We'll try to train something in a minute -- first, let's get the other side of this coin finished: the ability to predict from the neural network. We'll predict by setting a threshold of 0.5, applying the trained parameters to our inputs, and returning the guessed result.

In [32]:
def predict(inputs, params):
    Y_hat, cache = forward_prop(inputs, params)
    Y_hat = np.squeeze(Y_hat)
    if (Y_hat >= 0.5):
        return 1
    else:
        return 0

With all these functions implemented, we're finally ready to train a neural network and get a prediction! Here we go!

In [42]:
# Reset the random number seed
np.random.seed(2)

# Setup our 4 training examples by column
X = np.array([[0, 0, 1, 1], [0, 1, 0, 1]])
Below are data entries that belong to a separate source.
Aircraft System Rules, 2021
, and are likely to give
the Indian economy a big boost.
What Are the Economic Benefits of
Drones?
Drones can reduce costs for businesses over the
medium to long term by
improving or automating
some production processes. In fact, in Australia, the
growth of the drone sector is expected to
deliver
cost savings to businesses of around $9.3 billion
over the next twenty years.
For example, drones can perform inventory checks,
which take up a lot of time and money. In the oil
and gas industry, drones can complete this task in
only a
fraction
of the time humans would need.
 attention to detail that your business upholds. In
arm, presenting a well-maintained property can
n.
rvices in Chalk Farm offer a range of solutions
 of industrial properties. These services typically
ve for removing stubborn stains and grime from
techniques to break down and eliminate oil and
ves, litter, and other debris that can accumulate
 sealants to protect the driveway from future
# Our ground truth: the outputs of the XOR for every example in X
Y = np.array([[0, 1, 1, 0]])

# The number of training examples
num_training_examples = X.shape[1]

# The hyper-parameters defining the neural model and learning characteristics
num_input_neurons = 2
num_hidden_neurons = 2
num_output_neurons = 1
num_iterations = 1000
learning_rate = 0.3

# Train the neural network
trained_params = train_model(X, Y, num_input_neurons, num_hidden_neurons, num_output_neurons,
                             num_iterations, learning_rate, num_training_examples)

# Get a prediction! We can try any of these: (0, 0), (0, 1), (1, 0). (1, 1)
for x1, x2 in [(a, b) for a in range(2) for b in range(2)]:
    X_test = np.array([[x1], [x2]])
    Y_predict = predict(X_test, trained_params)
    print(f"Neural network prediction for inputs ({X_test[0][0]}, {X_test[1][0]}) is {Y_predict}")
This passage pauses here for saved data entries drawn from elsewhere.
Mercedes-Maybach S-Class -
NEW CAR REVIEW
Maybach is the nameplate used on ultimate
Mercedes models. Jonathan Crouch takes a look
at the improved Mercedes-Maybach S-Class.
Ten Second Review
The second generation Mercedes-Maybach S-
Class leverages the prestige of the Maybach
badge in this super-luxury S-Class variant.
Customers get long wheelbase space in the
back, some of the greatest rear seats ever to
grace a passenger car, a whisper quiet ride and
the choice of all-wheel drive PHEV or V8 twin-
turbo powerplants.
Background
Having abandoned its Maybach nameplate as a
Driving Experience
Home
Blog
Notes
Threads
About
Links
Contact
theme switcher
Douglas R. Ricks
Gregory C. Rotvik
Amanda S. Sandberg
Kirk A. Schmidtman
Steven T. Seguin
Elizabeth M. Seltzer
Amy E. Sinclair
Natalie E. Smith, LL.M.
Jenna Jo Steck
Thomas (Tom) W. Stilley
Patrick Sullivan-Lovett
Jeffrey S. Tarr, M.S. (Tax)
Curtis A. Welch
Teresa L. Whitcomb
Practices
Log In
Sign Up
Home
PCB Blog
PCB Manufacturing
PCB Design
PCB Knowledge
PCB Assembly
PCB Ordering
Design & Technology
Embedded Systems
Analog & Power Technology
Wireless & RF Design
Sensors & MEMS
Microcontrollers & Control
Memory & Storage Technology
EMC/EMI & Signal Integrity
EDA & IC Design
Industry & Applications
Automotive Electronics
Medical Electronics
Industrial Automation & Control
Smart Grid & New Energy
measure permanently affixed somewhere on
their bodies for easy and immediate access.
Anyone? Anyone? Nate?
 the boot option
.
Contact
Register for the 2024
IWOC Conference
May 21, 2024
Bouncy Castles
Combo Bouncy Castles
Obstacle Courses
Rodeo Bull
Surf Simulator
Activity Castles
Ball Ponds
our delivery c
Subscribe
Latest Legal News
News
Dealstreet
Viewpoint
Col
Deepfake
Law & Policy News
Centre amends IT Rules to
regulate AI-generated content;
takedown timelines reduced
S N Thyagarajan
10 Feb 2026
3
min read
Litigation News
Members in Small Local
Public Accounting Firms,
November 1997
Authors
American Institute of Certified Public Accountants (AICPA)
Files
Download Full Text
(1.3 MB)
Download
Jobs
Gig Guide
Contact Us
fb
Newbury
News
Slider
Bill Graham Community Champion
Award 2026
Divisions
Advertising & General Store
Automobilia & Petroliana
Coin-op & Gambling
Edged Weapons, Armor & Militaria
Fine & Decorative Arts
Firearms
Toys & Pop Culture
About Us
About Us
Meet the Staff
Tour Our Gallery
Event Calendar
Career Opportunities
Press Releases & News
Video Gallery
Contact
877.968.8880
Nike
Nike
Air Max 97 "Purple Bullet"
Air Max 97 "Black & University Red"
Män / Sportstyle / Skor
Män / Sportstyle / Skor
Cost after iteration # 0: 0.856267
Cost after iteration # 100: 0.282135
Cost after iteration # 200: 0.072281
Cost after iteration # 300: 0.031606
Cost after iteration # 400: 0.019622
Cost after iteration # 500: 0.014160
Cost after iteration # 600: 0.011064
Cost after iteration # 700: 0.009075
Cost after iteration # 800: 0.007692
Cost after iteration # 900: 0.006675
Cost after iteration # 1000: 0.005895
Neural network prediction for inputs (0, 0) is 0
Neural network prediction for inputs (0, 1) is 1
Neural network prediction for inputs (1, 0) is 1
Neural network prediction for inputs (1, 1) is 0


And that's it! We've built a neural network from scratch, albeit a simple one!

Here are some ways to further explore this:

Try modifying the hyperparameters.

* What happens if you change the number of neurons in a layer?
* What happens if you modify the learning rate?
* What happens if you change the number of iterations?
* Can you make a prediction fail just by changing hyperparameters?

Generalize this model.

* This model currently executes an XOR operation on two inputs. How would you extend this to a mutual XOR on multiple inputs?

Can you think of other ways to modify what's done here?